== TEXTO SELECCIONADO

Lo mismo decía el obispo Berkeley: “Ser es ser percibido” (Tratado sobre los principios del conocimiento humano, 1710). En Borges, el tiempo se percibe, se imagina, se multiplica, pero nunca se posee del todo. Recuerdo haber pensado, en una tarde de dudas, que cada decisión que no tomaba se convertía en un fantasma: “el Héctor que pudo haber sido”. Borges me reconcilió con esa angustia: quizás todos esos Héctor posibles existen en algún jardín de senderos que se bifurcan. Y que la angustia de elegir —como diría Lacan— no es señal de error, sino de libertad.

Espejos y duplicaciones del yo

Otro de los motivos de Borges son los espejos. En “Borges y yo” escribe: “Al otro, a Borges, es a quien le ocurren las cosas” (El hacedor, 1960). La fractura entre el que vive y el que escribe, entre el que piensa y el que actúa, es algo que cualquier lector experimenta. Y también, en cierto modo, cualquier analizante: el yo nunca coincide consigo mismo. Freud ya lo había advertido: “El yo no es dueño en su propia casa” (Introducción al psicoanálisis, 1917). En mi juventud me pasó algo curioso: leía a Borges y sentía que había un “yo lector” distinto del “yo que vivía la vida real”. El primero se maravillaba, el segundo se preocupaba por el día a día. Y ambos parecían no encontrarse. De hecho, en alguna conversación que tuve con mi querida maestra y amiga, Lourdes Penella Jean, le decía «deja que me pregunte luego qué quise decir cuando no dije nada… pero que no me escuche, no sea que me juegue otra mala pasada».

Bioy Casares, en sus memorias, recordaba: “La amistad con Borges fue una conversación ininterrumpida que duró más de cincuenta años” (Memorias, 1994). Quizá eso somos: conversaciones ininterrumpidas con distintos yos que nunca acaban de encontrarse. El espejo no sólo refleja: multiplica. En la adolescencia, uno suele querer una identidad sólida, clara. Borges nos muestra que lo humano es, precisamente, aceptar que somos varios. Winnicott lo dijo con ternura: “Una vida no vivida es una enfermedad de la que se puede morir” (Realidad y juego, 1971). Y quizás esa multiplicidad de yos que llevamos dentro sea, más que un problema, una oportunidad para vivir más de una vida en la misma existencia.

El vértigo del infinito

Si algo caracteriza a Borges es su fascinación por lo inabarcable. En “La biblioteca de Babel” dice: “El universo (que otros llaman la Biblioteca) se compone de un número indefinido, y tal vez infinito, de galerías hexagonales” (Ficciones, 1944). No se trata de resolver el enigma, sino de aprender a habitarlo. En mi juventud me obsesionaba con entenderlo todo: quería que la filosofía me diera respuestas claras, que la teología me explicara a Dios, que el psicoanálisis me mostrara el mapa del alma. Borges me enseñó lo contrario: que lo humano es reconocer los límites. Como escribió él mismo: “La identidad personal es una superstición” (Otras inquisiciones, 1952). Y en ese reconocimiento del límite hay una forma de libertad.

====
== DATOS PARA ANALIZAR

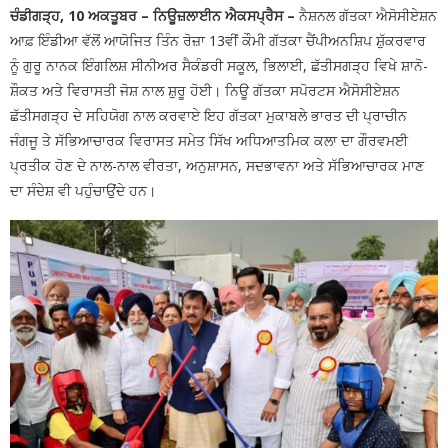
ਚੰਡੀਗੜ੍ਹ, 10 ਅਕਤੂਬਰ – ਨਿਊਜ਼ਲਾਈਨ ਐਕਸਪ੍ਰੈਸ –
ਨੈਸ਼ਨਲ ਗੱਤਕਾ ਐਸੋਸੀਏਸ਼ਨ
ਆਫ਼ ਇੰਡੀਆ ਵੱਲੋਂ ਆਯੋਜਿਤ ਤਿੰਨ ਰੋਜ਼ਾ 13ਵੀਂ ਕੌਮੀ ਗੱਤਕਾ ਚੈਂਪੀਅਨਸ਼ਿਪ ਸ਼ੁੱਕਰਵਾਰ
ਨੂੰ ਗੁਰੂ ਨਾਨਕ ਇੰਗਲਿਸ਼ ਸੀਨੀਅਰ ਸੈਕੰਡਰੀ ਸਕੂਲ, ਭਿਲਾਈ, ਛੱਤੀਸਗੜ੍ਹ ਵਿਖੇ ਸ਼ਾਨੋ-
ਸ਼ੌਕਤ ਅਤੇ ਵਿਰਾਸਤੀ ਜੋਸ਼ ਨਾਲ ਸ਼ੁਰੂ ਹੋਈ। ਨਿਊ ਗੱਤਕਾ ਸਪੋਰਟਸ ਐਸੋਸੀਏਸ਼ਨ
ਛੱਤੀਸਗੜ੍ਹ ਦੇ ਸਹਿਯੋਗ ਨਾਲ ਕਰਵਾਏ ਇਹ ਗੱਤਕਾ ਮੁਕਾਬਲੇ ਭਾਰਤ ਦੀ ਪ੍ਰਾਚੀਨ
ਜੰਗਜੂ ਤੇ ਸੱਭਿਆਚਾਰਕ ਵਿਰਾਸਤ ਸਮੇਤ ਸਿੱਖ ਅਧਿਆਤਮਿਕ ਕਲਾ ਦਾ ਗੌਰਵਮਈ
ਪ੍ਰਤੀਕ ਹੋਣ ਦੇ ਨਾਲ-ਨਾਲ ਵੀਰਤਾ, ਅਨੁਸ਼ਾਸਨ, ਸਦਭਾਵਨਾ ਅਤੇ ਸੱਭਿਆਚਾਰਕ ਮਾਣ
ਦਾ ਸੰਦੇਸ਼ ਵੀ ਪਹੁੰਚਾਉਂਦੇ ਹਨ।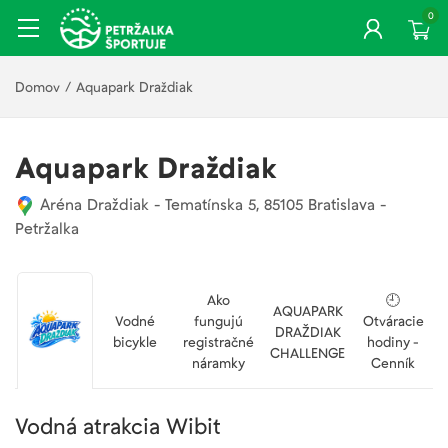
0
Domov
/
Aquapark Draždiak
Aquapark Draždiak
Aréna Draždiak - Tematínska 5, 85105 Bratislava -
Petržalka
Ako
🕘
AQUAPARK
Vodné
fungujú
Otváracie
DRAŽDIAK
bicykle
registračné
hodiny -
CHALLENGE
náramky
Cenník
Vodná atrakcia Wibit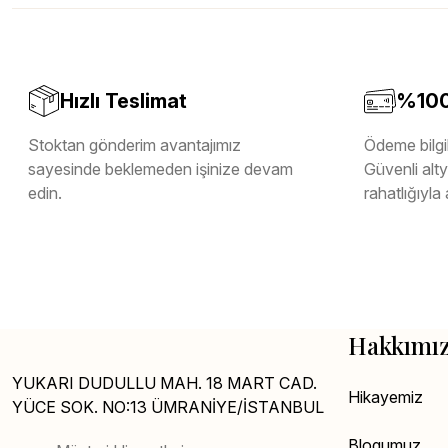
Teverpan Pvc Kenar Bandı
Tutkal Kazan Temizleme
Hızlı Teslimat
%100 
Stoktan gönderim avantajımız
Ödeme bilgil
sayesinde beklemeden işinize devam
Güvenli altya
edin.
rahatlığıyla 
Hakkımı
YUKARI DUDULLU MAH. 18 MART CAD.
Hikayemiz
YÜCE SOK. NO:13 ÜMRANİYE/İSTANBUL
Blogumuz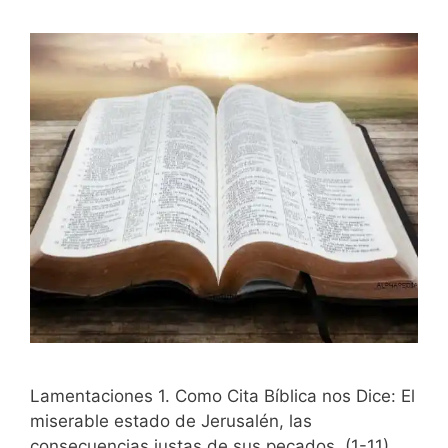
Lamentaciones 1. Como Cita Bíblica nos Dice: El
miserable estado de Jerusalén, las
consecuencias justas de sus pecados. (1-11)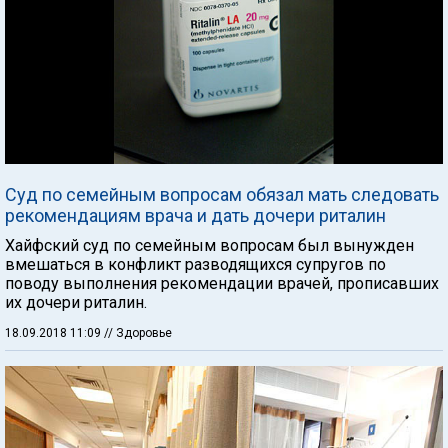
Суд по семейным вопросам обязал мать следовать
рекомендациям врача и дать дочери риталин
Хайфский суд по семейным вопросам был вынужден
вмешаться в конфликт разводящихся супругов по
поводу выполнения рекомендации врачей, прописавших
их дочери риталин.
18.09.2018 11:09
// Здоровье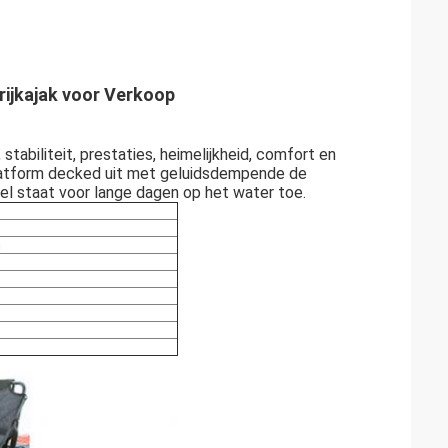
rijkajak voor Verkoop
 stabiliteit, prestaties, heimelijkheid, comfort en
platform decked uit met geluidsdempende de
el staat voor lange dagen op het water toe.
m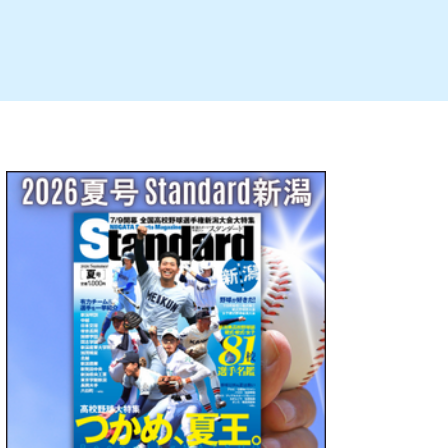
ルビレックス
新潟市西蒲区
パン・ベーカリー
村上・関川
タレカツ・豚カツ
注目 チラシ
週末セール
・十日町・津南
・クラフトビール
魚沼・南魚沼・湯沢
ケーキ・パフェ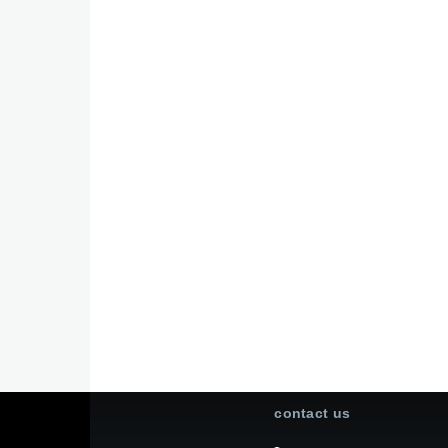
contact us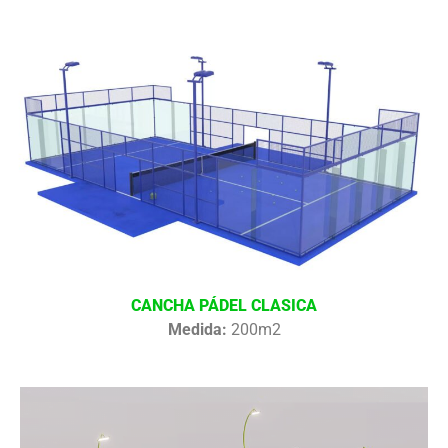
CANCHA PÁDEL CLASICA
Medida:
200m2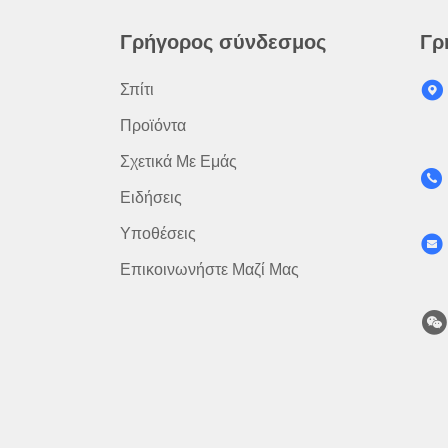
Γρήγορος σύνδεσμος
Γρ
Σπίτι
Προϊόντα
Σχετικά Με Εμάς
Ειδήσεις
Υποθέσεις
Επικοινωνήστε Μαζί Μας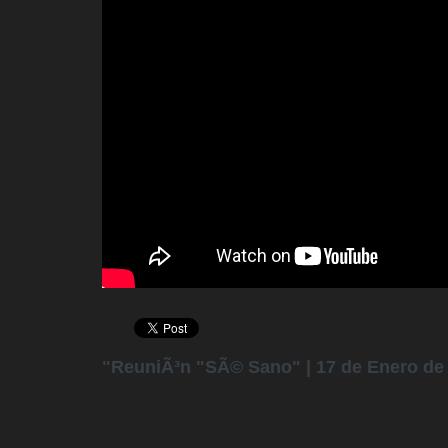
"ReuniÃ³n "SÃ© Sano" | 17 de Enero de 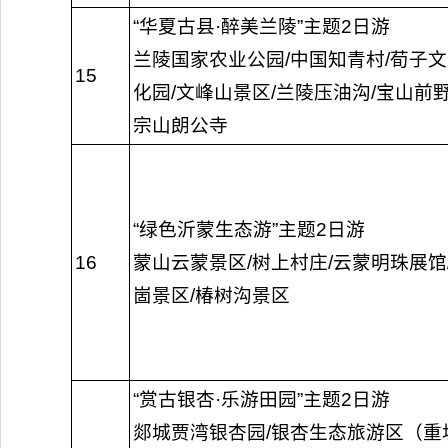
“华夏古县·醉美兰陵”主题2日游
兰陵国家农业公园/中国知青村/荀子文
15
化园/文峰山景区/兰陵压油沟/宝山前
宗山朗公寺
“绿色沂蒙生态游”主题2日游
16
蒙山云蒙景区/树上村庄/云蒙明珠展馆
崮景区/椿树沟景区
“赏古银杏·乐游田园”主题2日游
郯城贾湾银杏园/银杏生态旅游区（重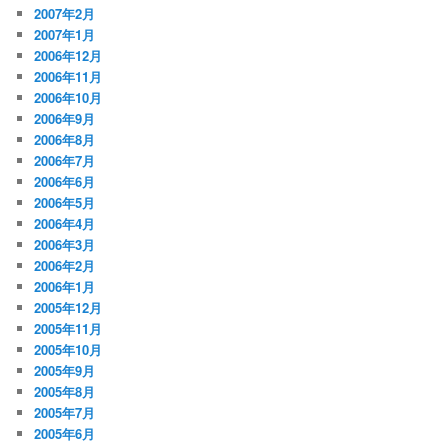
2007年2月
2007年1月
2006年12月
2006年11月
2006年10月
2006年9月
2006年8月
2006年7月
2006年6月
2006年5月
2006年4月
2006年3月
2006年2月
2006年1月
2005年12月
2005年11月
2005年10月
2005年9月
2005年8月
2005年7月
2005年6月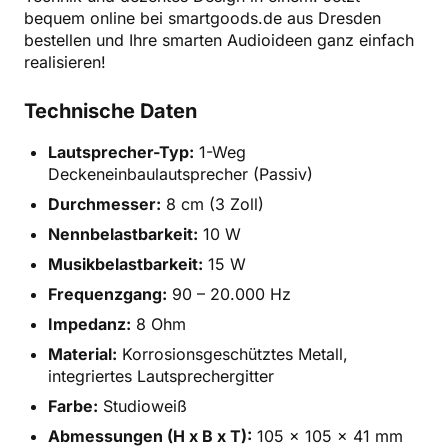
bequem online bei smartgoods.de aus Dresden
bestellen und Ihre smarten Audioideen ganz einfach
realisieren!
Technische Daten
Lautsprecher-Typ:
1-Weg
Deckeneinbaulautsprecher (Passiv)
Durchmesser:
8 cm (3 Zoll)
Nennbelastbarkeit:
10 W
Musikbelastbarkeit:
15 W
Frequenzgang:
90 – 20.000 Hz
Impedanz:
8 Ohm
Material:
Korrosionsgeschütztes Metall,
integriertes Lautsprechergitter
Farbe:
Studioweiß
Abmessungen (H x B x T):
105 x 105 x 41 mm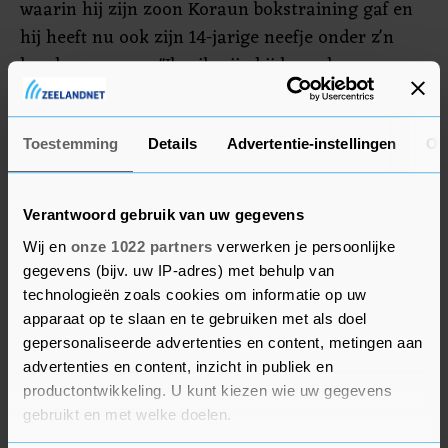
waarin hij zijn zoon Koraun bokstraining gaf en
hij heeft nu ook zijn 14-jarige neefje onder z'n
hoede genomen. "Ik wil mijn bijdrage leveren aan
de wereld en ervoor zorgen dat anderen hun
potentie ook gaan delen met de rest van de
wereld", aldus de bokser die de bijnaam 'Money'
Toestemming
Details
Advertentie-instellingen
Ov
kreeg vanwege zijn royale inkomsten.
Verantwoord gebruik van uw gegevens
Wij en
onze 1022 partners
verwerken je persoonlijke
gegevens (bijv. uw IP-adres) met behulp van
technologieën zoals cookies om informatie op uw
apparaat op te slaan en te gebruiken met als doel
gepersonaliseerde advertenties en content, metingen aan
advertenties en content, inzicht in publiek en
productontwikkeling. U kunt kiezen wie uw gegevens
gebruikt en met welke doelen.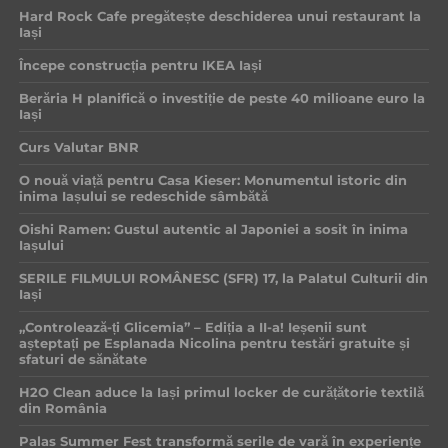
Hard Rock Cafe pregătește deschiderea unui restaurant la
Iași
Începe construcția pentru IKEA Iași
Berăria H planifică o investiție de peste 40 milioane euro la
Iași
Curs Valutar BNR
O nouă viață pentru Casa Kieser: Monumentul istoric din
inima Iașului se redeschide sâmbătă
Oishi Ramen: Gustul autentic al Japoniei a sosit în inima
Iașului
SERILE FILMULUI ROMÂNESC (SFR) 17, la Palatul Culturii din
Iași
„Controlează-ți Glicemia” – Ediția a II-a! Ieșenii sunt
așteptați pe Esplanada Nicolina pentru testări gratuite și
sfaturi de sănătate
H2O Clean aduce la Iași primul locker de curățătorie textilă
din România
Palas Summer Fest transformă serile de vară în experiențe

====

- OBJETIVO DEL EJERCICIO: Reproduce sin cambios el fragmento del texto sobre Borges que va desde "Si algo caracteriza" hasta "forma de libertad.".

- RESPUESTA:
Si algo caracteriza a Borges es su fascinación por lo inabarcable. En “La biblioteca de Babel” dice: “El universo (que otros llaman la Biblioteca) se compone de un número indefinido, y tal vez infinito, de galerías hexagonales” (Ficciones, 1944). No se trata de resolver el enigma, sino de aprender a habitarlo. En mi juventud me obsesionaba con entenderlo todo: quería que la filosofía me diera respuestas claras, que la teología me explicara a Dios, que el psicoanálisis me mostrara el mapa del alma. Borges me enseñó lo contrario: que lo humano es reconocer los límites. Como escribió él mismo: “La identidad personal es una superstición” (Otras inquisiciones, 1952). Y en ese reconocimiento del límite hay una forma de libertad.